**Task to carry out**
From the listing below, please restate exactly the lines beginning at the one with "Liberation Sans, sans-serif" and ending at the one with "font-size: 10px ->", both included, and skip the pictures.

**Data for review**
########################################

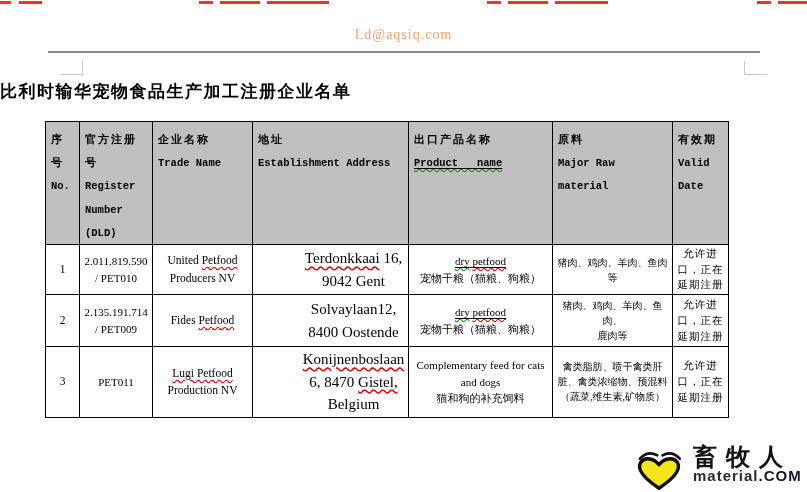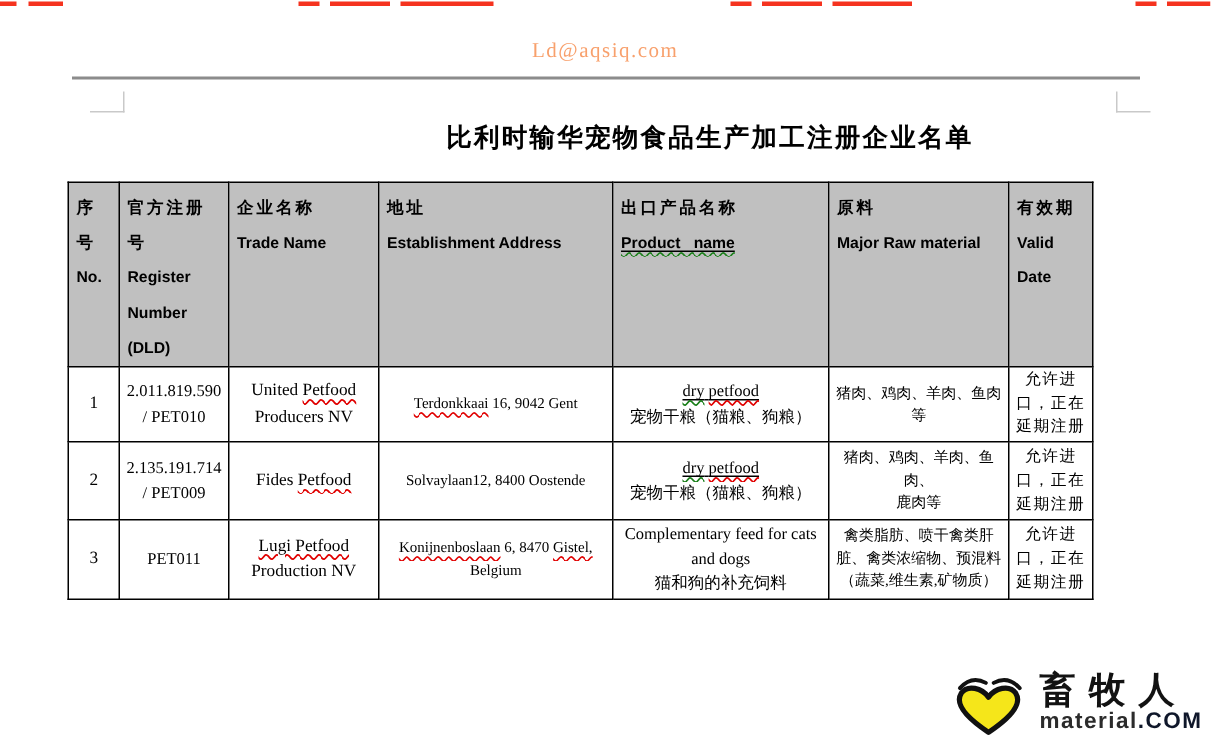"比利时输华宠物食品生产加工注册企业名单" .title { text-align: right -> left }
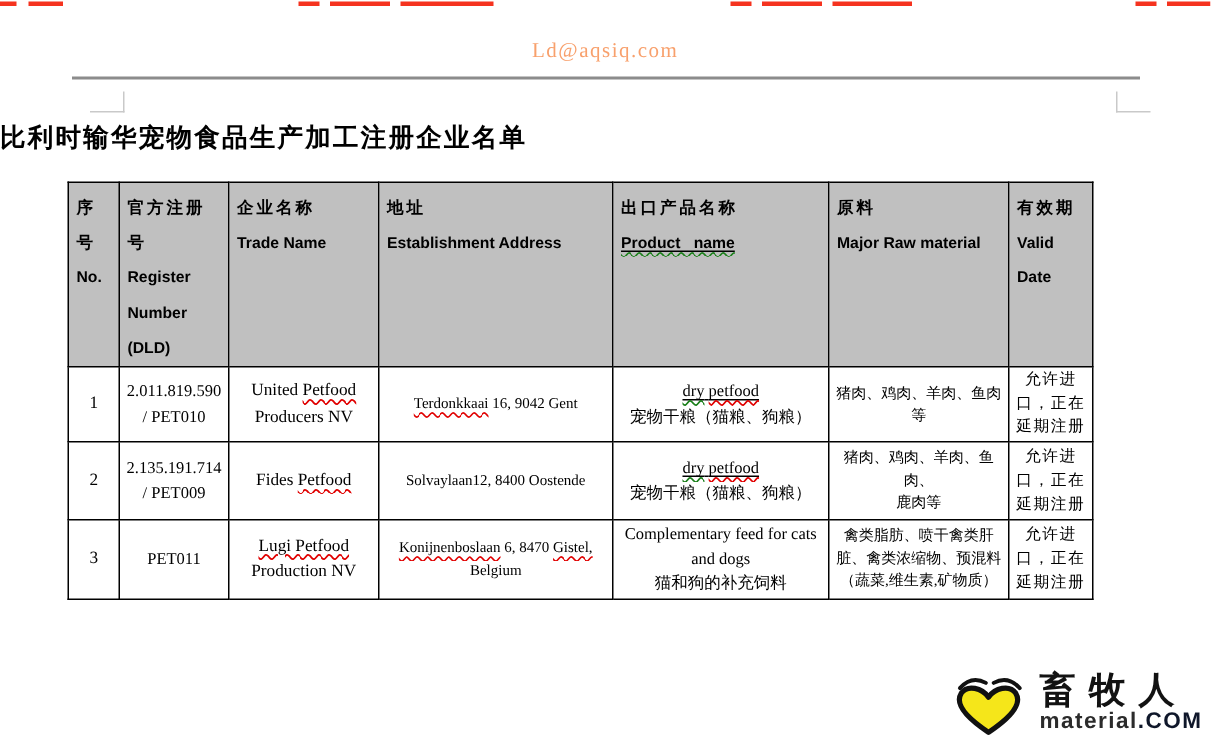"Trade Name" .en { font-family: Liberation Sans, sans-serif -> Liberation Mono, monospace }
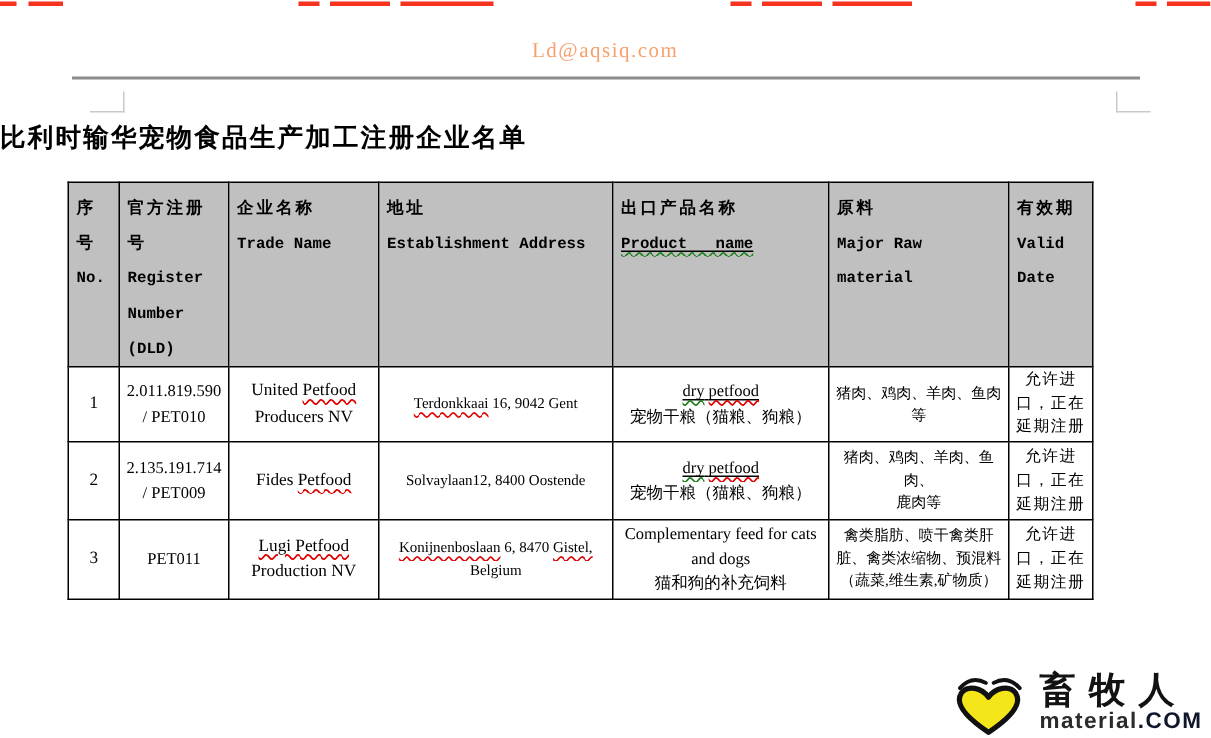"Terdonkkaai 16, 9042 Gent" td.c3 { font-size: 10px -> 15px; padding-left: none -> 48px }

########################################

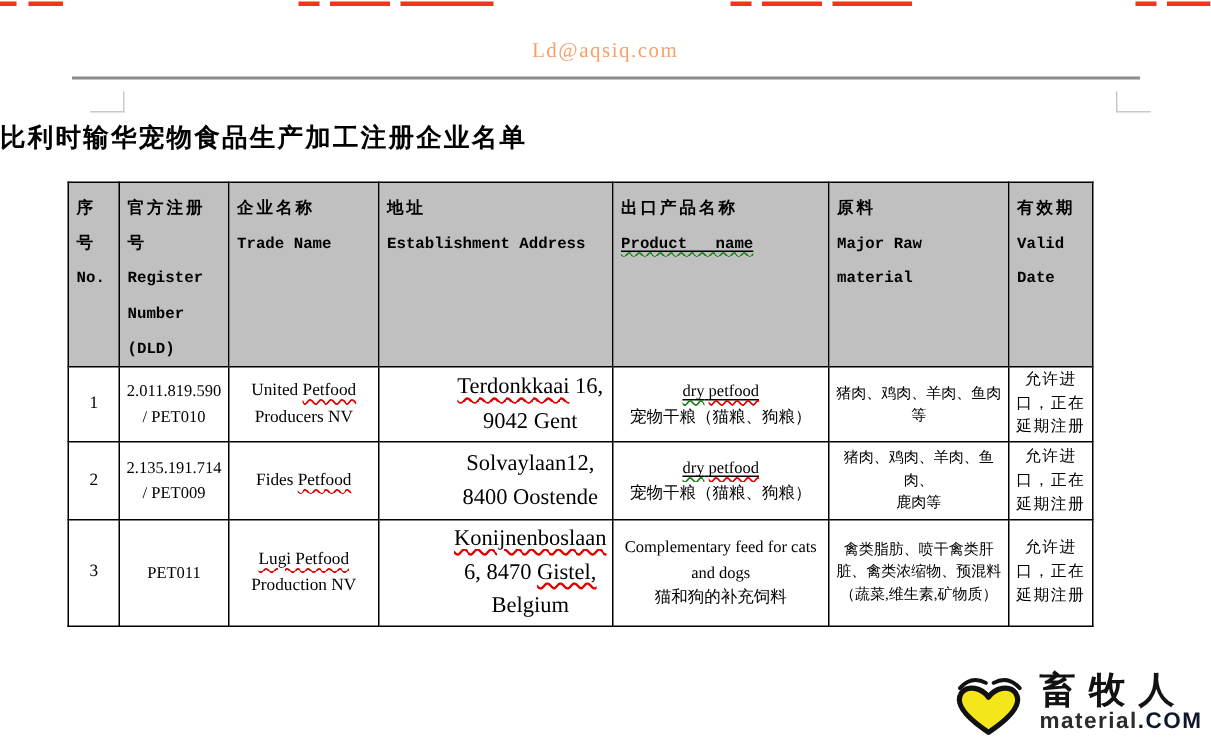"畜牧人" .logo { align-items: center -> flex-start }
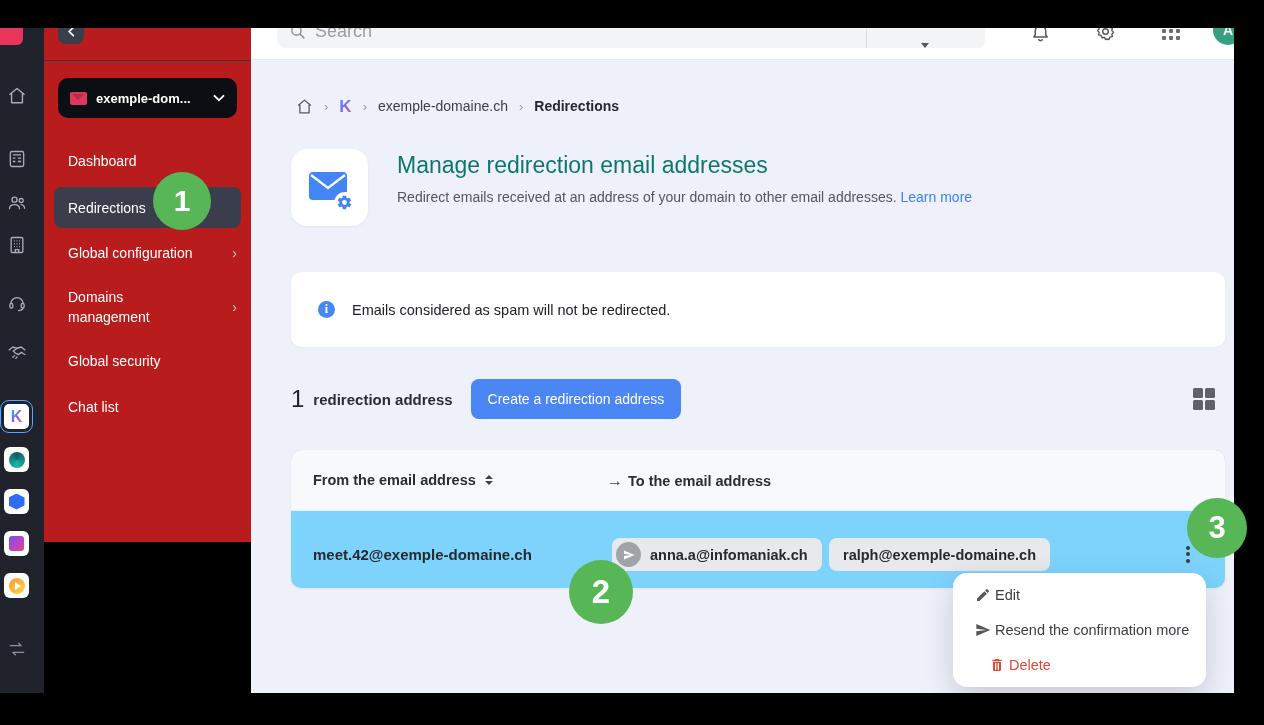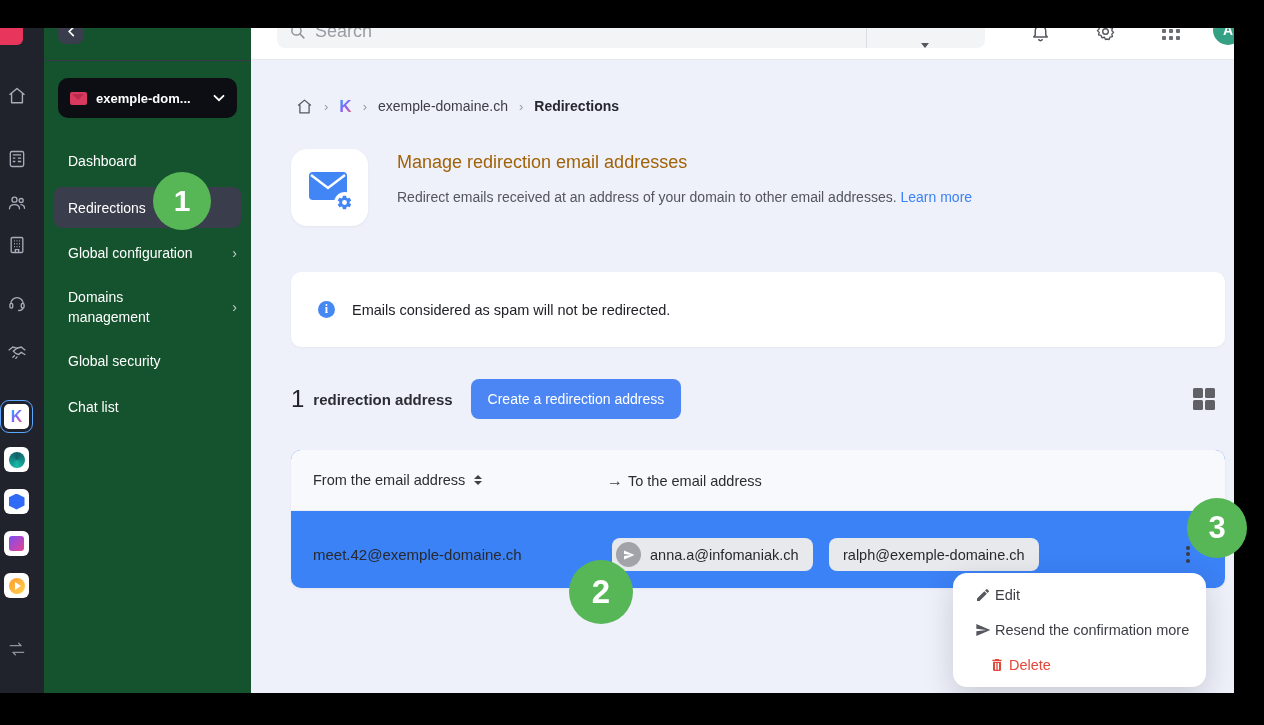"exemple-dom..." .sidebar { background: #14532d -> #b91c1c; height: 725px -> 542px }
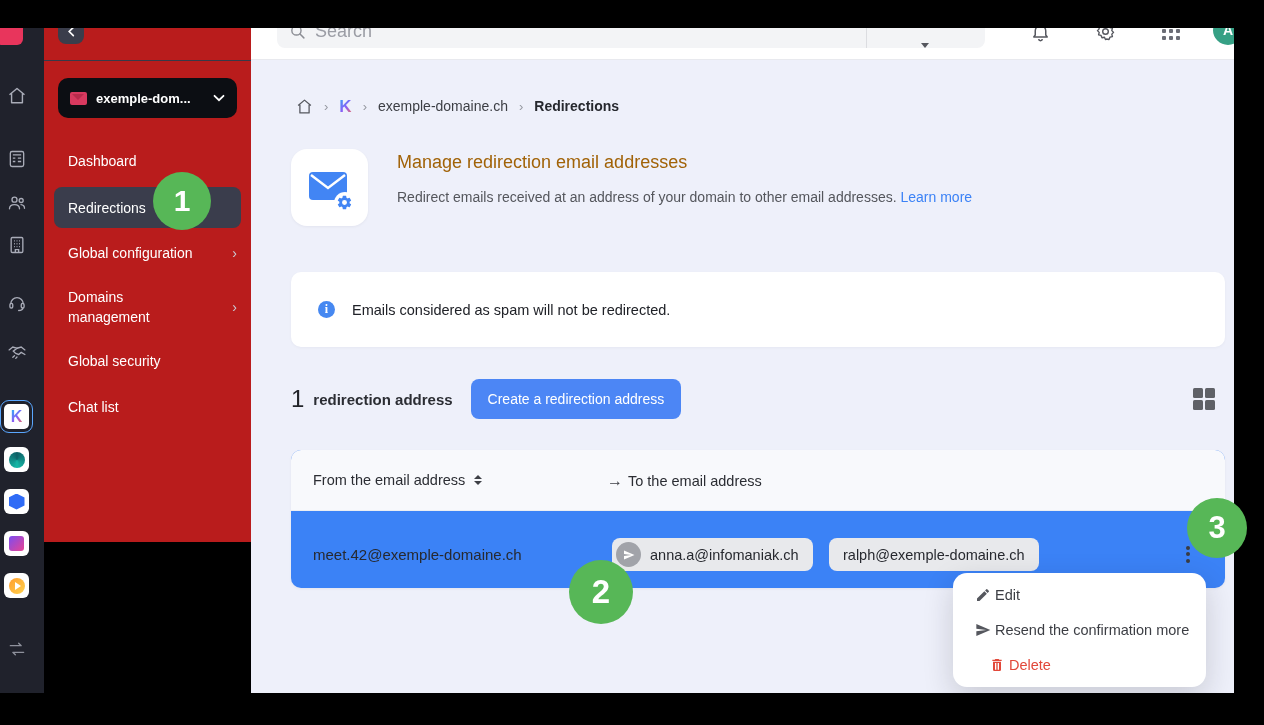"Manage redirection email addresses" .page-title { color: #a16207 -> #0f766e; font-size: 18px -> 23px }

########################################

**Result of this task**
"Trade Name" .en { font-family: Liberation Sans, sans-serif -> Liberation Mono, monospace }
"Terdonkkaai 16, 9042 Gent" td.c3 { font-size: 10px -> 15px; padding-left: none -> 48px }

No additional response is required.